Please read the records below and return each line holding the string "latest".

----

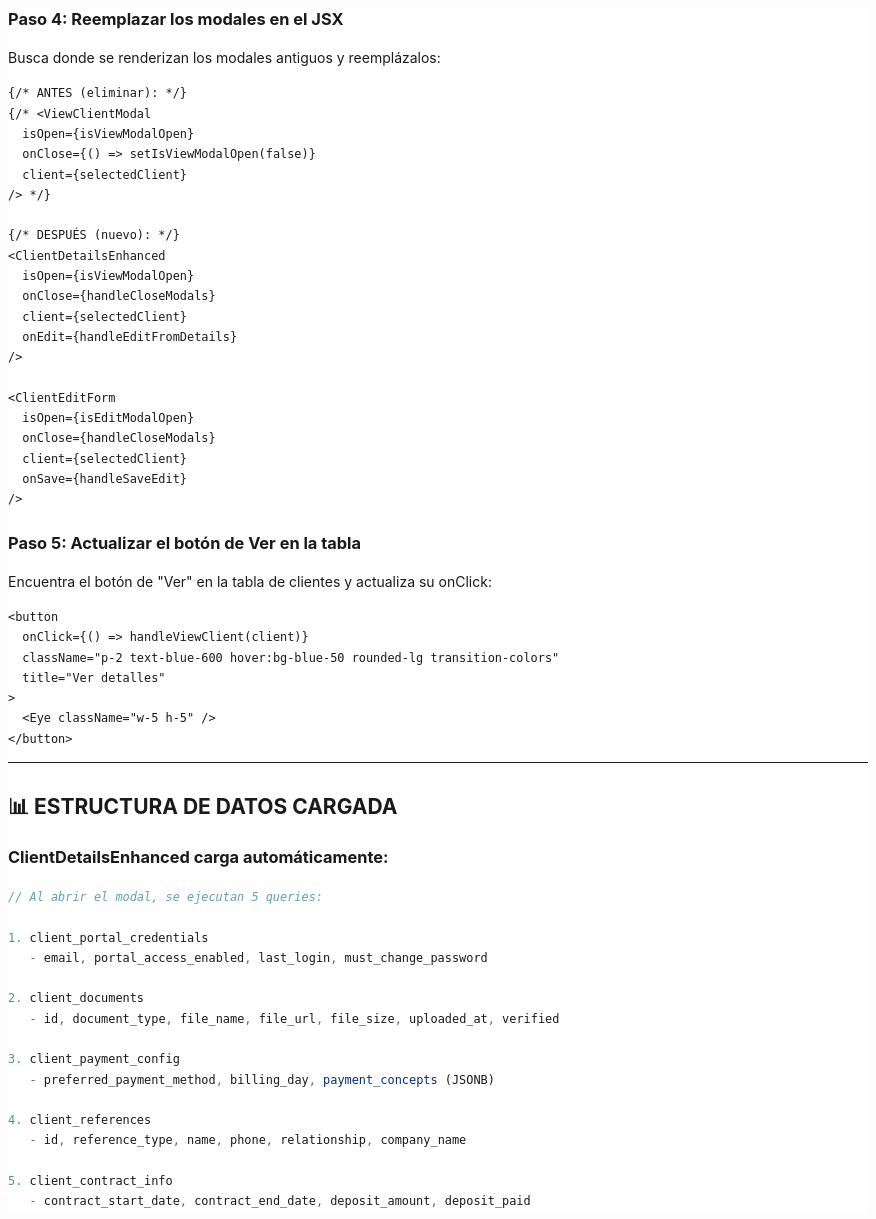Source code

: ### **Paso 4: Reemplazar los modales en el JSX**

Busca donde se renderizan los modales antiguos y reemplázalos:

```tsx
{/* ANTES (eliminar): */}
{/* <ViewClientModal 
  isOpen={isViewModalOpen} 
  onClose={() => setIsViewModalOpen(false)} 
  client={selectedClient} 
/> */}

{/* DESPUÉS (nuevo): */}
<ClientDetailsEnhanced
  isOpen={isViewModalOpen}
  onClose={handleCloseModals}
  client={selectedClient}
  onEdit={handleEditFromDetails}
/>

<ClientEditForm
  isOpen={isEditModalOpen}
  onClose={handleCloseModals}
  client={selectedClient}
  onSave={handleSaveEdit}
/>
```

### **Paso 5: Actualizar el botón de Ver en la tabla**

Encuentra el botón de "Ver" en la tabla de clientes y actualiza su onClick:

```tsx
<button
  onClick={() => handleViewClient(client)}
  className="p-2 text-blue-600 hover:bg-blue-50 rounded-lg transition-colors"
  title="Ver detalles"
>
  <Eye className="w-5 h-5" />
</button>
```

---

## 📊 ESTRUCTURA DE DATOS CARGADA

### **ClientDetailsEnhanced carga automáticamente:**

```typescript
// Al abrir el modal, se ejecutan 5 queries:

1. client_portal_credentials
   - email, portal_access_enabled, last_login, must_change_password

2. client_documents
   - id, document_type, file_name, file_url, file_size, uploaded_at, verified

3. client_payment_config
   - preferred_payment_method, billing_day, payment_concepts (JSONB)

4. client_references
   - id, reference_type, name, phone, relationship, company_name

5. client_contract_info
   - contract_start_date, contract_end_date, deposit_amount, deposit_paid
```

----

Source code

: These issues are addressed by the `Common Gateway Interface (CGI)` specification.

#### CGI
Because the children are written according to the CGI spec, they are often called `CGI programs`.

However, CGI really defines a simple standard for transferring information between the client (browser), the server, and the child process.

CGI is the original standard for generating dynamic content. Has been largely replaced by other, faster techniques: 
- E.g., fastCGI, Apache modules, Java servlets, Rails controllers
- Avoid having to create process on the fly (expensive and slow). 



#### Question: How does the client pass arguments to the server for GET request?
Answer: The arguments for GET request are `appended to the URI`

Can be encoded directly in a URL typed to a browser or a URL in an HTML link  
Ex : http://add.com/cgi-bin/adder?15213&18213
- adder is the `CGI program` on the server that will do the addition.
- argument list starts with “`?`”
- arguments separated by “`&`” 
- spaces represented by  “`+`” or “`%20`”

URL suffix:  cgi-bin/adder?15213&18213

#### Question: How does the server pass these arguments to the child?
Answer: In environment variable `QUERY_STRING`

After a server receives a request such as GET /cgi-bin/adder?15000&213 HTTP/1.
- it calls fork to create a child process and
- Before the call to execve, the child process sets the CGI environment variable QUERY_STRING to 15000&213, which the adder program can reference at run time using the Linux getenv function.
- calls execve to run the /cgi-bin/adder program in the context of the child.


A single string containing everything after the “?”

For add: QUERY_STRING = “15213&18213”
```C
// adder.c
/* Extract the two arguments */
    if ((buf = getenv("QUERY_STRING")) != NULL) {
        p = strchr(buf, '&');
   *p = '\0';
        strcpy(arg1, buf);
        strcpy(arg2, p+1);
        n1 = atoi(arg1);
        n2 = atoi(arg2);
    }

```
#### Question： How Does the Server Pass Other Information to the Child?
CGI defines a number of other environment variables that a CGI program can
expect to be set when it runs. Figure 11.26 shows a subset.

----

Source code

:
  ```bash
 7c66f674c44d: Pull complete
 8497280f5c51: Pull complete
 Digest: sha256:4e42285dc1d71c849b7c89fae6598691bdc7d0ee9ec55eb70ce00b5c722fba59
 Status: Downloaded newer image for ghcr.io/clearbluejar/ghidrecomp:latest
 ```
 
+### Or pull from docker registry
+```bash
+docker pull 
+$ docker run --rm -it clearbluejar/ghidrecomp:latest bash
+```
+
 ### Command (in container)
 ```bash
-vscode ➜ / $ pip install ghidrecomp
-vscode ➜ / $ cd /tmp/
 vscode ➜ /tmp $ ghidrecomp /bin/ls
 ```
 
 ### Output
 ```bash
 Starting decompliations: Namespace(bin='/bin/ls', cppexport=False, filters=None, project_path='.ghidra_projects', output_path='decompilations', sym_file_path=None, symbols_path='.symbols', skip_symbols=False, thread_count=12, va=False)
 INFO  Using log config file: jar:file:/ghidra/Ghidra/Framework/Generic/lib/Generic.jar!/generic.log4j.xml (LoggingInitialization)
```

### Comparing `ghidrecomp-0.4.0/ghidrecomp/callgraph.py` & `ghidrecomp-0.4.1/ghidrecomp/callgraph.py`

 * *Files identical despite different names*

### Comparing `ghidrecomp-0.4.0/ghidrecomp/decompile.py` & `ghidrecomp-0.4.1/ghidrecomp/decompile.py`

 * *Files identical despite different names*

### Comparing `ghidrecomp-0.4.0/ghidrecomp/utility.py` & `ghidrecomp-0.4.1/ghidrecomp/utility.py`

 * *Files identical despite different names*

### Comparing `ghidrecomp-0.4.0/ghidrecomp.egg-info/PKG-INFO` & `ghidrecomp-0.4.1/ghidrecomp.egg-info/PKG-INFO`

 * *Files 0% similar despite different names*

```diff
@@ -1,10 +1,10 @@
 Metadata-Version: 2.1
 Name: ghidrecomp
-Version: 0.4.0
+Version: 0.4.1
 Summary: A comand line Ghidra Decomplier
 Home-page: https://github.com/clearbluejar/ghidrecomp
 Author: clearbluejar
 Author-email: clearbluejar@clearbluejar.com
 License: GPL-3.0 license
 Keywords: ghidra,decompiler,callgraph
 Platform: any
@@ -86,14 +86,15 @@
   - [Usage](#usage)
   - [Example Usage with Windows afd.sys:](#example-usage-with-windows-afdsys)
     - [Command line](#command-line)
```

----

[PROBLEM SOLUTION]
 Status: Downloaded newer image for ghcr.io/clearbluejar/ghidrecomp:latest
+$ docker run --rm -it clearbluejar/ghidrecomp:latest bash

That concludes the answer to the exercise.